BIKE SET-UP
A competitive road cyclist sits in the same position for 25-35 hours/week and cycles at a rate of 80-120 rpm, thus performing in excess of 150,000 lower limb repetitions per week! Bike set-up is therefore vitally importent both for performance and to prevent injury. A specialist bike shop needs to set up your bike but here are some common areas that need addressing and the musculo-skeletal problems that can occur if you are not set up correctly.

Seat height
If the seat is too high, power is reduced in the lower limb and there is increased stress on the posterior structures - hamstrings, gastrocnemius and posterior knee joint capsule. In this positon the rider often rocks the bike from side to side to maintain stability which increases fatigue in other structures.

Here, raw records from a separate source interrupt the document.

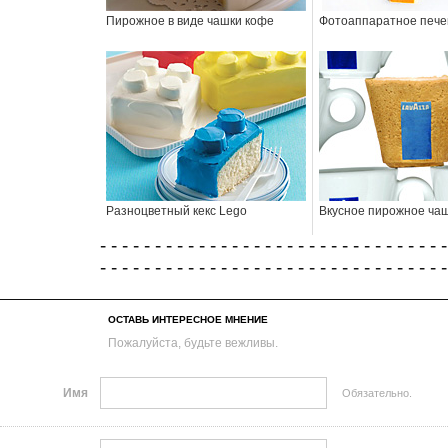
Пирожное в виде чашки кофе
Фотоаппаратное пече
Разноцветный кекс Lego
Вкусное пирожное ча
- - - - - - - - - - - - - - - - - - - - - - - - - - - - - - - -
- - - - - - - - - - - - - - - - - - - - - - - - - - - - - - - -
ОСТАВЬ ИНТЕРЕСНОЕ МНЕНИЕ
Пожалуйста, будьте вежливы.
Имя
Обязательно.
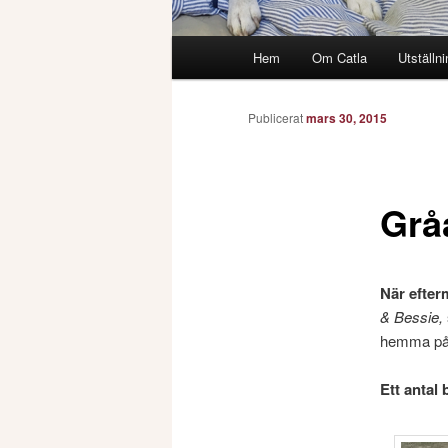
Huvudmeny
Hem
Om Catla
Utställni
Publicerat
mars 30, 2015
Grå
När efte
& Bessie,
hemma på t
Ett antal 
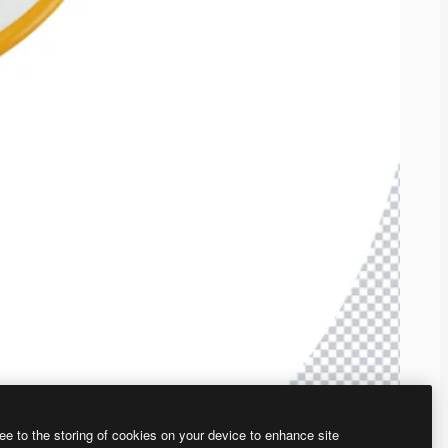
ee to the storing of cookies on your device to enhance site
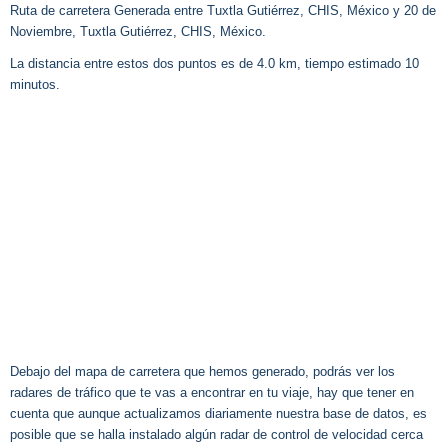
Ruta de carretera Generada entre Tuxtla Gutiérrez, CHIS, México y 20 de
Noviembre, Tuxtla Gutiérrez, CHIS, México.
La distancia entre estos dos puntos es de 4.0 km, tiempo estimado 10
minutos.
Debajo del mapa de carretera que hemos generado, podrás ver los
radares de tráfico que te vas a encontrar en tu viaje, hay que tener en
cuenta que aunque actualizamos diariamente nuestra base de datos, es
posible que se halla instalado algún radar de control de velocidad cerca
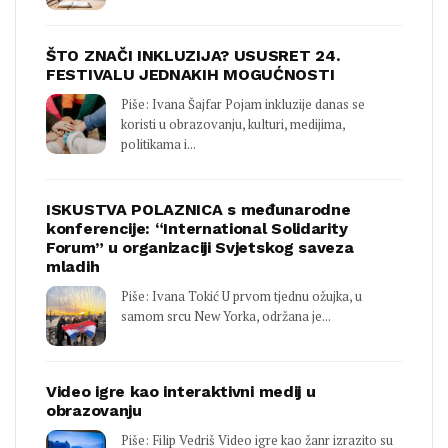
ŠTO ZNAČI INKLUZIJA? USUSRET 24.
FESTIVALU JEDNAKIH MOGUĆNOSTI
Piše: Ivana Šajfar Pojam inkluzije danas se
koristi u obrazovanju, kulturi, medijima,
politikama i...
ISKUSTVA POLAZNICA s međunarodne
konferencije: “International Solidarity
Forum” u organizaciji Svjetskog saveza
mladih
Piše: Ivana Tokić U prvom tjednu ožujka, u
samom srcu New Yorka, održana je...
Video igre kao interaktivni medij u
obrazovanju
Piše: Filip Vedriš Video igre kao žanr izrazito su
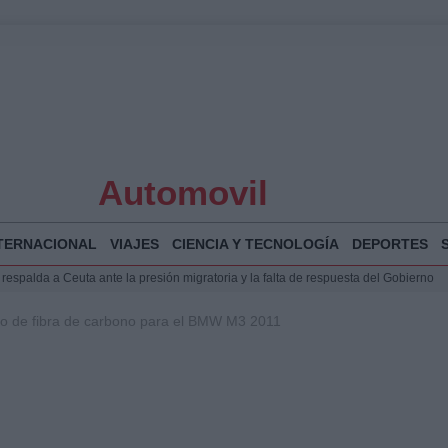
Automovil
TERNACIONAL
VIAJES
CIENCIA Y TECNOLOGÍA
DEPORTES
espalda a Ceuta ante la presión migratoria y la falta de respuesta del Gobierno
Jesús Vivas se reúnen en Marivent para abordar la situación en Ceuta
co de fibra de carbono para el BMW M3 2011
planificar, reportear y construir una crónica con escenas y voces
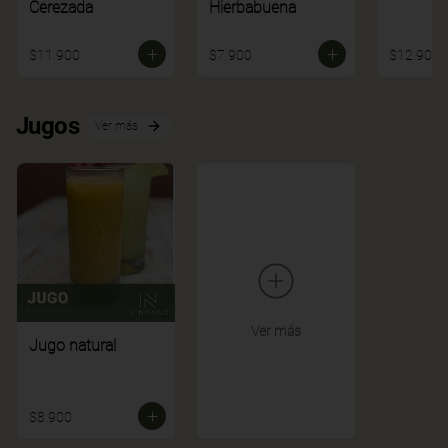
Cerezada
Hierbabuena
$11.900
$7.900
$12.900
Jugos
Ver más
Ver más
Jugo natural
$8.900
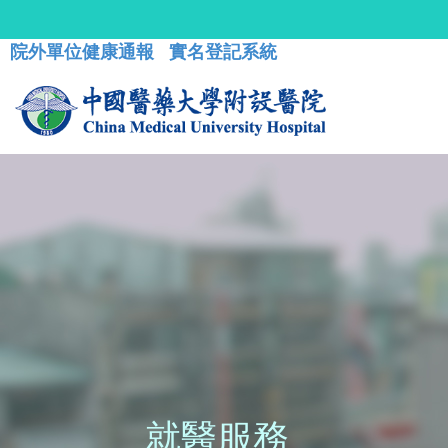
院外單位健康通報
實名登記系統
就醫服務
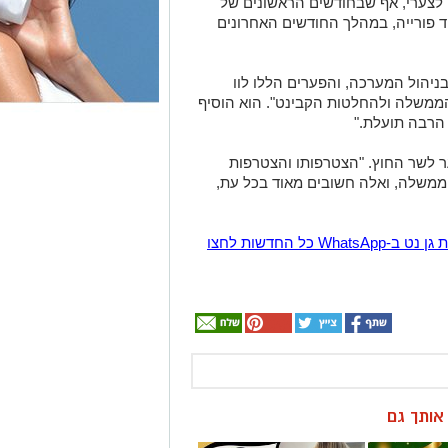
"לצערי, אף שבחודשים הראשונים של
ד פורייה, במהלך החודשים האחרונים
ניהול המערכה, והפערים הללו לוו
ממשלה ולהחלטות הקבינט". הוא הוסיף
 הרבה תועלת."
 לשר החוץ. "הצטרפותו והצטרפות
 הממשלה, ואלה חשובים מאוד בכל עת,
הצטרפו לקבוצת החדשות השקטה של רמת גן נט ב-WhatsApp כל החדשות לחצו
ן אותך גם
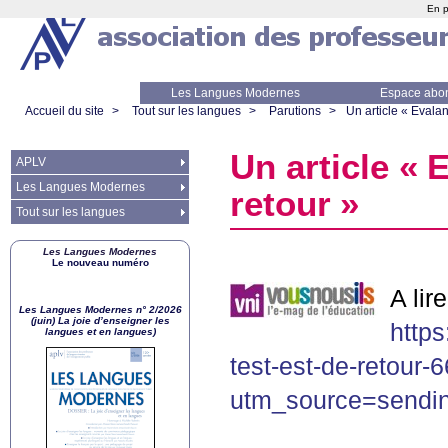
En p
Les Langues Modernes
Espace abo
Accueil du site
>
Tout sur les langues
>
Parutions
>
Un article «
Evalang
Un article «
E
APLV
Les Langues Modernes
retour
»
Tout sur les langues
Les Langues Modernes
Le nouveau numéro
A lire
Les Langues Modernes n° 2/2026
(juin) La joie d’enseigner les
https
langues et en langues)
test-est-de-retour-
utm_source=send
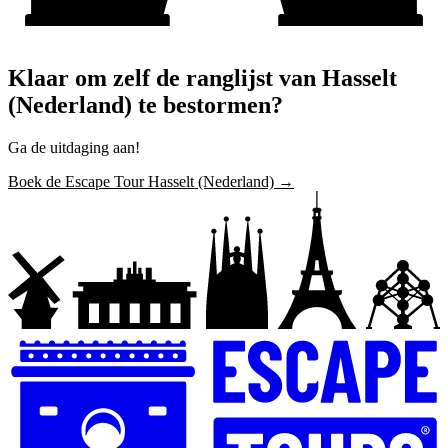
Klaar om zelf de ranglijst van Hasselt
(Nederland) te bestormen?
Ga de uitdaging aan!
Boek de Escape Tour Hasselt (Nederland) →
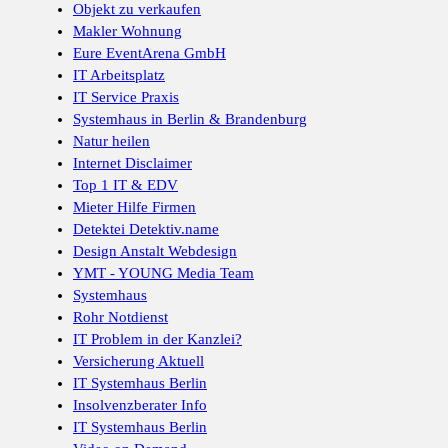
Objekt zu verkaufen
Makler Wohnung
Eure EventArena GmbH
IT Arbeitsplatz
IT Service Praxis
Systemhaus in Berlin & Brandenburg
Natur heilen
Internet Disclaimer
Top 1 IT & EDV
Mieter Hilfe Firmen
Detektei Detektiv.name
Design Anstalt Webdesign
YMT - YOUNG Media Team
Systemhaus
Rohr Notdienst
IT Problem in der Kanzlei?
Versicherung Aktuell
IT Systemhaus Berlin
Insolvenzberater Info
IT Systemhaus Berlin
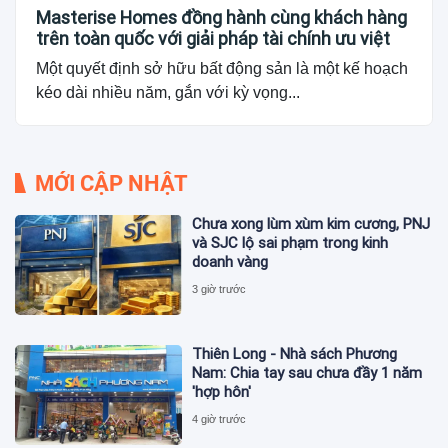
Masterise Homes đồng hành cùng khách hàng
trên toàn quốc với giải pháp tài chính ưu việt
Một quyết định sở hữu bất động sản là một kế hoạch
kéo dài nhiều năm, gắn với kỳ vọng...
MỚI CẬP NHẬT
Chưa xong lùm xùm kim cương, PNJ
và SJC lộ sai phạm trong kinh
doanh vàng
3 giờ trước
Thiên Long - Nhà sách Phương
Nam: Chia tay sau chưa đầy 1 năm
'hợp hôn'
4 giờ trước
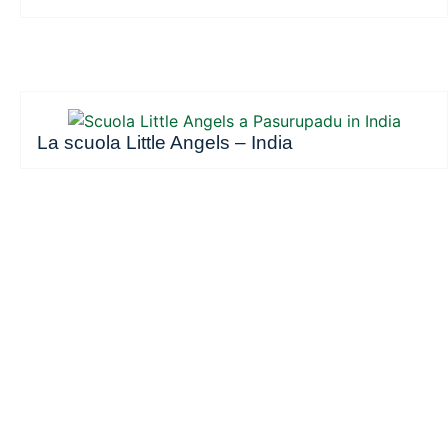
La scuola Little Angels – India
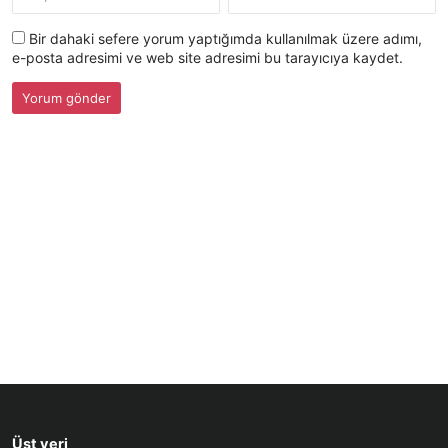
Bir dahaki sefere yorum yaptığımda kullanılmak üzere adımı,
e-posta adresimi ve web site adresimi bu tarayıcıya kaydet.
Üst veri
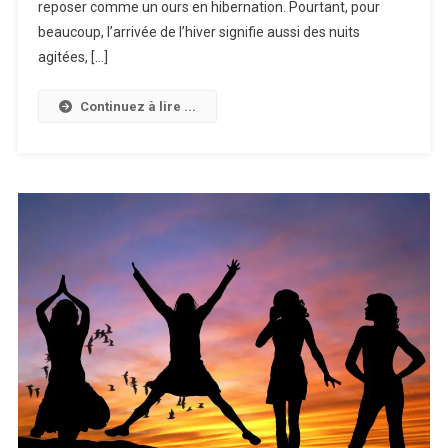
Bien
reposer comme un ours en hibernation. Pourtant, pour
Dormir
beaucoup, l’arrivée de l’hiver signifie aussi des nuits
À
agitées, […]
L’arrivée
De
Continuez à lire ...
L’hiver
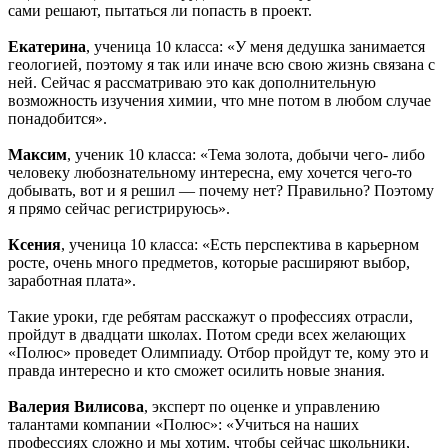
сами решают, пытаться ли попасть в проект.
Екатерина
, ученица 10 класса: «У меня дедушка занимается
геологией, поэтому я так или иначе всю свою жизнь связана с
ней. Сейчас я рассматриваю это как дополнительную
возможность изучения химии, что мне потом в любом случае
понадобится».
Максим
, ученик 10 класса: «Тема золота, добычи чего- либо
человеку любознательному интересна, ему хочется чего-то
добывать, вот и я решил — почему нет? Правильно? Поэтому
я прямо сейчас регистрируюсь».
Ксения
, ученица 10 класса: «Есть перспектива в карьерном
росте, очень много предметов, которые расширяют выбор,
заработная плата».
Такие уроки, где ребятам расскажут о профессиях отрасли,
пройдут в двадцати школах. Потом среди всех желающих
«Полюс» проведет Олимпиаду. Отбор пройдут те, кому это и
правда интересно и кто сможет осилить новые знания.
Валерия Вилисова
, эксперт по оценке и управлению
талантами компании «Полюс»: «Учиться на наших
профессиях сложно и мы хотим, чтобы сейчас школьники,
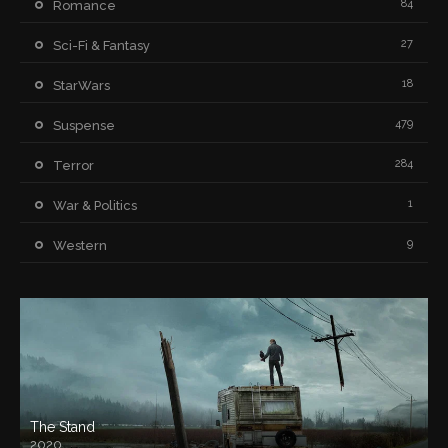
84
Romance
27
Sci-Fi & Fantasy
18
StarWars
479
Suspense
284
Terror
1
War & Politics
9
Western
The Stand
2020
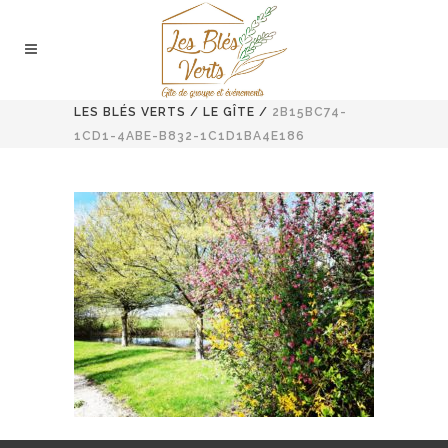
LES BLÉS VERTS
/
LE GÎTE
/
2B15BC74-
1CD1-4ABE-B832-1C1D1BA4E186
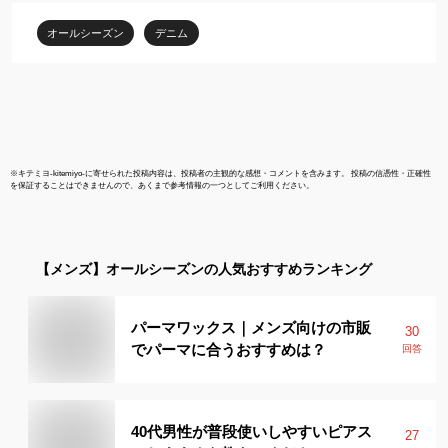
用テープ 裾上げ補修テ
ーテン テー
ープ 裾上げ簡単テープ
ベッドカバー 
オールシーズン
デニム
便利 使い方 
品質
※
キテミヨ-kitemiyo-
に寄せられた投稿内容は、投稿者の主観的な感想・コメントを含みます。 投稿の信憑性・正確性
を保証することはできませんので、あくまで参考情報の一つとしてご利用ください。
【メンズ】
オールシーズン
の人気おすすめランキング
パーマワックス｜メンズ向けの市販
30
でパーマに合うおすすめは？
回答
40代男性が普段使いしやすいピアス
27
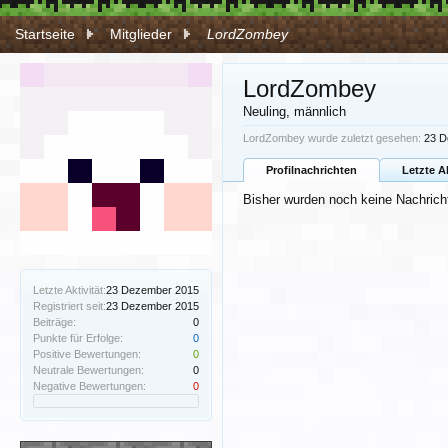
Startseite
Mitglieder
LordZombey
LordZombey
Neuling
, männlich
LordZombey wurde zuletzt gesehen:
23 D
Profilnachrichten
Letzte A
Bisher wurden noch keine Nachrich
Letzte Aktivität:
23 Dezember 2015
Registriert seit:
23 Dezember 2015
Beiträge:
0
Punkte für Erfolge:
0
Positive Bewertungen:
0
Neutrale Bewertungen:
0
Negative Bewertungen:
0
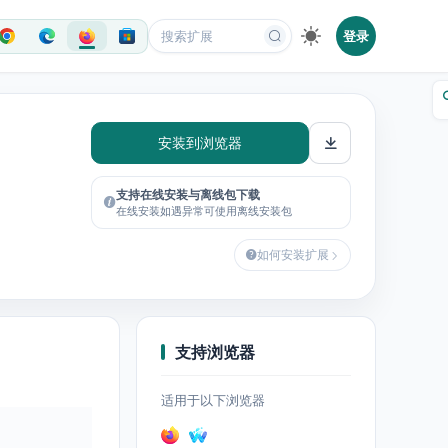
登录
安装到浏览器
支持在线安装与离线包下载
在线安装如遇异常可使用离线安装包
如何安装扩展
支持浏览器
适用于以下浏览器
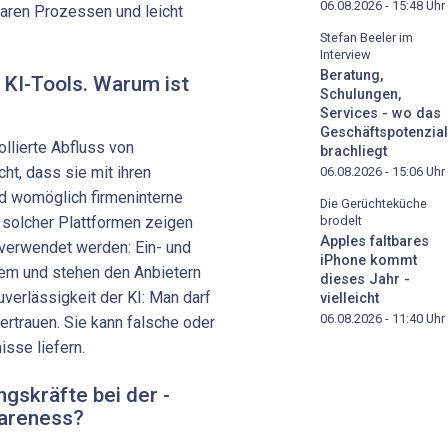
06.08.2026 - 15:48
Uhr
aren Prozessen und leicht
Stefan Beeler im
Interview
Beratung,
 KI-Tools. Warum ist
Schulungen,
Services - wo das
Geschäftspotenzial
llierte Abfluss von
brachliegt
ht, dass sie mit ihren
06.08.2026 - 15:06
Uhr
d womöglich firmeninterne
Die Gerüchteküche
 solcher Plattformen zeigen
brodelt
Apples faltbares
rverwendet werden: Ein- und
iPhone kommt
em und stehen den Anbietern
dieses Jahr -
verlässigkeit der KI: Man darf
vielleicht
06.08.2026 - 11:40
Uhr
ertrauen. Sie kann falsche oder
isse liefern.
gskräfte bei der ­
wareness?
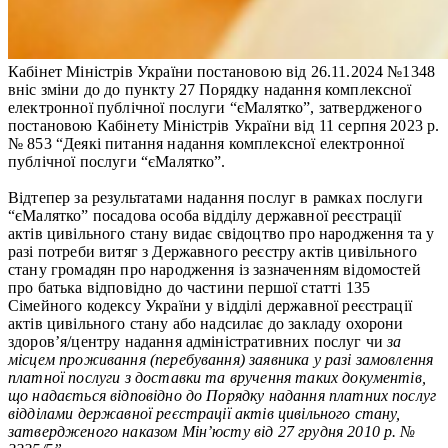
Кабінет Міністрів України постановою від 26.11.2024 №1348
вніс зміни до до пункту 27 Порядку надання комплексної
електронної публічної послуги “єМалятко”, затвердженого
постановою Кабінету Міністрів України від 11 серпня 2023 р.
№ 853 “Деякі питання надання комплексної електронної
публічної послуги “єМалятко”.
Відтепер за результатами надання послуг в рамках послуги
“єМалятко” посадова особа відділу державної реєстрації
актів цивільного стану видає свідоцтво про народження та у
разі потреби витяг з Державного реєстру актів цивільного
стану громадян про народження із зазначенням відомостей
про батька відповідно до частини першої статті 135
Сімейного кодексу України у відділі державної реєстрації
актів цивільного стану або надсилає до закладу охорони
здоров’я/центру надання адміністративних послуг чи
за
місцем проживання (перебування) заявника у разі замовлення
платної послуги з доставки та вручення таких документів,
що надається відповідно до Порядку надання платних послуг
відділами державної реєстрації актів цивільного стану,
затвердженого наказом Мін’юсту від 27 грудня 2010 р. №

Conversely, a low seat increases hip flexion and increases the load on the patello-femoral joint of the knee resulting in possible anterior knee pain.
Seat fore/aft position
Fore/aft position is important for knee loading. A seat too far forward increases the forces through the patellofemoral joint. If the seat is too far back, the hamstring and gluteal muscles will be overlengthened which reduces the amount of force that they can produce.
Reach
This measurement probably has the most variation with set-up as it depends on rider flexibility, experience, comfort, desired bike handling and aerodynamics.
Cleats
The aim of cleats is to align the hip, knee and ankle. The cleat should allow the base of the first metatarsal to sit over the pedal axis to facliltate maximum leverage through the foot. Riders with narrow hips should place the cleats in their maximum outside position allowing their legs to sit close together and riders with wide hips should do the opposite.
Seats
Comfort on the seat is imperative to endurance cycling. Seats should be narrow enough to allow the legs to pedal freely without impingement.